Berita mengenai I Wayan Agus Suartama, yang dikenal dengan nama Agus Buntung, menjadi sorotan setelah ia menyampaikan ketidaknyamanannya saat ditahan di Lapas Kelas IIA Kuripan, Kabupaten Lombok Barat, Nusa Tenggara Barat (NTB). Agus Buntung yang merupakan penyandang disabilitas, tengah menghadapi proses hukum atas tuduhan pelecehan seksual. Penahanannya telah memicu reaksi emosional, termasuk tindakan tantrum dan ancaman bunuh diri.
Agus, yang kini menjadi tahanan Kejaksaan Tinggi NTB, disebut mengalami tekanan psikologis yang berat setelah mengetahui keputusan penahanannya di lapas. Kuasa hukumnya, Kurniadi, mengungkapkan bahwa Agus merasa kesulitan menerima kenyataan ini, terutama karena selama hidupnya ia sangat bergantung pada ibunya. “Saat mendengar keputusan penahanan, Agus menangis, memberontak, bahkan mengancam akan mengakhiri hidupnya,” ujar Kurniadi.
Menurut Kurniadi, langkah penahanan ini seharusnya mempertimbangkan kondisi khusus Agus sebagai penyandang disabilitas. Ia menambahkan bahwa sebelumnya pihaknya telah mengajukan permohonan agar Agus ditempatkan dalam tahanan rumah. Namun, permohonan ini tidak dikabulkan, dan Agus tetap ditahan di lapas. Kurniadi juga menyarankan agar sebelum penahanan, Agus diberi kesempatan untuk melihat dan menilai fasilitas ruang tahanan yang disiapkan untuknya.
Terkait penahanan penyandang disabilitas, Undang-Undang Nomor 8 Tahun 2016 tentang Penyandang Disabilitas mengatur bahwa lembaga hukum wajib menyediakan fasilitas dan layanan yang memadai. Pasal 36 dan Pasal 37 UU tersebut menggarisbawahi pentingnya menyediakan akomodasi yang layak serta unit layanan disabilitas di rumah tahanan dan lembaga pemasyarakatan. Unit layanan ini berfungsi menyediakan kebutuhan khusus tahanan disabilitas, termasuk rehabilitasi dan masa adaptasi.

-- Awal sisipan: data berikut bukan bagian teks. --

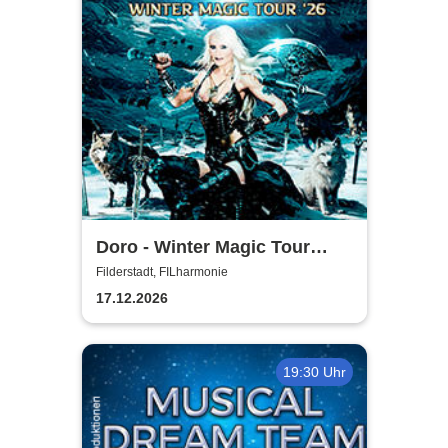
Doro - Winter Magic Tour
2026
Filderstadt, FILharmonie
17.12.2026
19:30 Uhr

Jaksa peneliti dari Kejaksaan Tinggi NTB, Dina Kurniawati, memastikan bahwa ruang tahanan Agus telah disesuaikan dengan kebutuhan penyandang disabilitas. Menurutnya, Polda NTB, Kejaksaan Tinggi NTB, dan Komisi Disabilitas Daerah (KDD) telah melakukan inspeksi terhadap fasilitas yang akan digunakan Agus. Ia juga menjelaskan bahwa Agus akan mendapat tenaga pendamping selama masa tahanannya.
Kasus ini menarik perhatian publik, terutama karena menyangkut isu hak-hak penyandang disabilitas dalam sistem peradilan. Agus Buntung didakwa berdasarkan Pasal 6 huruf A dan E, atau Pasal 15 huruf E Undang-Undang Tindak Pidana Kekerasan Seksual (TPKS), juncto Undang-Undang Nomor 12 Tahun 2022. Ia terancam hukuman maksimal 12 tahun penjara dan denda hingga Rp 300 juta.
Sementara itu, proses hukum terhadap Agus telah memasuki tahap serius. Berkas perkaranya dinyatakan lengkap (P21) oleh Kejaksaan pada 7 Januari 2025. Penyidik telah memeriksa 14 saksi dan lima ahli, serta melakukan rekonstruksi yang mencakup 49 adegan. Meski demikian, langkah penahanan ini terus menuai perdebatan terkait pendekatan yang digunakan dalam menangani penyandang disabilitas yang terlibat dalam kasus hukum.